30 Haziran 2012 Cumartesi

Ben kaybettim...ve o beni buldu..


    Zamanın nasıl geçtiğini unutturabilen insanları bulmak çok zor olsa gerek, özellikle de seni baştan aşağı kilitleyebilecek bir etkisi varsa üzerinde o anın keyfini anlatamazsın. Öyle geçer zaman gider ve anlayamazsın bile ne olup bittiğini bazen....
    Çok garip gelecek belki ama son zamanlarda canımı yakan ve beni aynı zamanda insan üstü bir mutluluğa sevk eden şey de bu. Bu ikisini nasıl tadıyorsun aynı zamanda dersen de, eh geleceğiz oraya da boşuna blog açmadık değil mi?

           O tanıdık ses...

    Ah sanırım epey bir süre ve birden fazla kez şapşal şapşal bakmama sebep olan o ses...Sanırım sadece sesle kalsa kendimi rahatlatacak bir şey bulurum; ne bileyim meditasyon falan yaparım, yaparım yani bir şeyler işte... Ama yok hayır bana yaşattığı duygu dahil o kadar birbirine benzer ki... Hani kaybettiğin şeylerin değerini sonradan anlarsın derler ya, bu çok daha beteri bir durumun başıma yeniden geliyormuşçasına bir hissiyat tattıran anıdır pür açıklamasıyla.
     Hayatına uzun süre önce birisi girer ve hayatın olur. Çocukluk döneminde tanıdığın o ses artık sana daha derin bir gözle bakmaya başlar. Kaybetme korkusu ve canını yakmak istememek seni geri iter...Keşke böyle kalsaydı her şey dersin ama her şey karışmaya başlar. Aşkın gözü kör olabilir ama inan bana karnı açtır...Temayı kırmızı şarap ve Malt yaptım bir anda galiba ama evet sanırım güzel gider ah? Ne dersin ey okur?
    Nerede kalmıştık? Hah, geri çekilirsin demiştim. Ben işte geçen iki sene üzerinde keşke böyle kalsaydıyı burada söylemiştim. Keşke kalsaydı, keşke gitmeseydi, keşke ölmeseydi...keşke,keşke,KEŞKE! Keşkelerin listesi uzadıkça uzar böyle galiba. Ne kadar yazık olsa da, ne kadar acı verse de bu dünyadan kurtulmuş olmasına seviniyorum aslında. O artık daha iyi bir yerde ve bana her zaman dediği gibi, "Hey sefil! Gözümün içine bak!" diyor birilerine. Peh ne günlerdi..



          Aynı duygular..

    Sanırım bu kadar çabuk bana bu duyguları yaşatan birisini daha tanımadım. Tanımaktan da çekiniyordum aslında bana bu duyguyu yaşatacak insana. Kaybettiğini bulduğunu sanmak gibi bir yanılsama gibi geldi aslında bana. Ama girdi hayatıma
bir şekilde, girdi ve beni şapşala çevirdi resmen.
    Elbette yaşanmışların bire bir aynısını yaşamıyorum. Inception çekmiyoruz burada a.... koyayım. Hayat bu nefes alıyor,yaşıyor, hissediyoruz herkesin yapabileceği ama yapmamayı seçtiği ya da seçtirildiği gibi.

           Olan biten...

    Olan biten ne var, ne oluyor, ne olacak bunu çok merak ediyorum. Olacakları veya olmasını istediklerimi düşünmemeyi seçtim bu sefer ve sanırım yapacağım en doğru şey de bu olacak hayatımın yeni beninde. Kaybetmenin yükünü hafifleten o dokunuşu bırakmamak aldığım her nefesin bir anlamı olduğunu hissettirdi bana.

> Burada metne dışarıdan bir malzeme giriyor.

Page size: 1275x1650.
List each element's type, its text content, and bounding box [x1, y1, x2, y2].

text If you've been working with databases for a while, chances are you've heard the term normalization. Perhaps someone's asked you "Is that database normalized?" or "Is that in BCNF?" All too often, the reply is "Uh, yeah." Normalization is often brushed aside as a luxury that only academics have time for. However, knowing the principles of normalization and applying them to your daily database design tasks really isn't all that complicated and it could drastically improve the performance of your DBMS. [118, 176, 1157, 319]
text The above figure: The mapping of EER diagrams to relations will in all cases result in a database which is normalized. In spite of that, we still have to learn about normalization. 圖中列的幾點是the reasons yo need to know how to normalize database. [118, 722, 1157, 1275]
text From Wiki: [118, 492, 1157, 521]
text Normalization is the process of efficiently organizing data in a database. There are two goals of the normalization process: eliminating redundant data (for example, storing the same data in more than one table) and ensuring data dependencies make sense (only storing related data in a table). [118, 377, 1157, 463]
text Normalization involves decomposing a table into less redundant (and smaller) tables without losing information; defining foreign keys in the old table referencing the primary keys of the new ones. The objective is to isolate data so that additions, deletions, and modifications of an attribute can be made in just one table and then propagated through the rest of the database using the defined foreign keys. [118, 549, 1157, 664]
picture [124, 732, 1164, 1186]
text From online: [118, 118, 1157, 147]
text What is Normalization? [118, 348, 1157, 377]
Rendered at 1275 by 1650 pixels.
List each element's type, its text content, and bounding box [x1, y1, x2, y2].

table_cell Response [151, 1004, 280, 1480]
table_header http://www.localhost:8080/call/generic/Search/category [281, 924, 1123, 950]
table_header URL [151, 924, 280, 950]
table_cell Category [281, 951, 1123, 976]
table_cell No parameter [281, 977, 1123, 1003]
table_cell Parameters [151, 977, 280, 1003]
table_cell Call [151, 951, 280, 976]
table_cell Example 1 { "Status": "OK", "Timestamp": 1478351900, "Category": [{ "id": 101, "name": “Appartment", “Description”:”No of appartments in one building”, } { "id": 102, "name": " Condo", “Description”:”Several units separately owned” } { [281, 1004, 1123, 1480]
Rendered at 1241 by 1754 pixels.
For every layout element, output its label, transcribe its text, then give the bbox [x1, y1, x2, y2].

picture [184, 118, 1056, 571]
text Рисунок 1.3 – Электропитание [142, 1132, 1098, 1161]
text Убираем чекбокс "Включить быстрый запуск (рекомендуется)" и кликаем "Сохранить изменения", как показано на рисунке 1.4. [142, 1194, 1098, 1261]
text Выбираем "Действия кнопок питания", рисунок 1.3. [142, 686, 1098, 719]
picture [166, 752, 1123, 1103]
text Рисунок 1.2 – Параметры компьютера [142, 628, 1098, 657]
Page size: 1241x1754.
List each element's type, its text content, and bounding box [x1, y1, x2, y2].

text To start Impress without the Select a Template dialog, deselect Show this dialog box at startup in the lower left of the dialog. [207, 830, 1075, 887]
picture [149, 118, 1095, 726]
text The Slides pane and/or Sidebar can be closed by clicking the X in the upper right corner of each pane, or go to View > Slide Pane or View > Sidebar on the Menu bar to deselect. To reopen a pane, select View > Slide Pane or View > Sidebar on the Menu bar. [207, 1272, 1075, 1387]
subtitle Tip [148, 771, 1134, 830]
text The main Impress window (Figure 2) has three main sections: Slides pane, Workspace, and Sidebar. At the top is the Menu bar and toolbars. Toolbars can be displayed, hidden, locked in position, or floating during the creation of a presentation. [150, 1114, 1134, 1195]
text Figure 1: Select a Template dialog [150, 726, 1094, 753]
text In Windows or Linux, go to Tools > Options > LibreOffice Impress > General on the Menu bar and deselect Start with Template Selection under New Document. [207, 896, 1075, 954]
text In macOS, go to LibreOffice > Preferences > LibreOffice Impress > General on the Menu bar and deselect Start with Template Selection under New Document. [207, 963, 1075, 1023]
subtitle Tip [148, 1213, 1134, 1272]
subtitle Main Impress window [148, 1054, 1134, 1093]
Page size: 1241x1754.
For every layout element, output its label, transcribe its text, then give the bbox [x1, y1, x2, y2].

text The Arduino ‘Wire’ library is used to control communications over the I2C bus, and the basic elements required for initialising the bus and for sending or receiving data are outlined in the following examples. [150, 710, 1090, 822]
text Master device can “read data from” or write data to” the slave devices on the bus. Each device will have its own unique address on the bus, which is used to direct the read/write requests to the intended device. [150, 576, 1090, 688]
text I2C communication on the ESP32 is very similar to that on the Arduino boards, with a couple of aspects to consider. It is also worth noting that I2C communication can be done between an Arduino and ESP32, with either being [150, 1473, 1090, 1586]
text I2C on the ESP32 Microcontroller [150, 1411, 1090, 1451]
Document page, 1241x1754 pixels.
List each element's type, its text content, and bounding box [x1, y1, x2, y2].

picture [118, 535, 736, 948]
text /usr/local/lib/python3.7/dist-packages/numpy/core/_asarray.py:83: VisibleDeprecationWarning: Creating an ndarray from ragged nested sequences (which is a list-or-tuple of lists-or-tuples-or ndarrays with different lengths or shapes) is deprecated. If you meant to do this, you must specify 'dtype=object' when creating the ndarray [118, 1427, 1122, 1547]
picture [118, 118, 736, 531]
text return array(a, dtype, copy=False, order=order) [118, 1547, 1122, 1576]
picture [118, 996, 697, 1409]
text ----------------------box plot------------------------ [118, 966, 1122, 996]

                                         " Sonuçta; sevmek ve sevilmek var sadece ve bunun ötesi yok...
                                                                                    29 Ocak 2012 - Birdsong
                                                                                  Joseph Mawle as Jack Firebrace "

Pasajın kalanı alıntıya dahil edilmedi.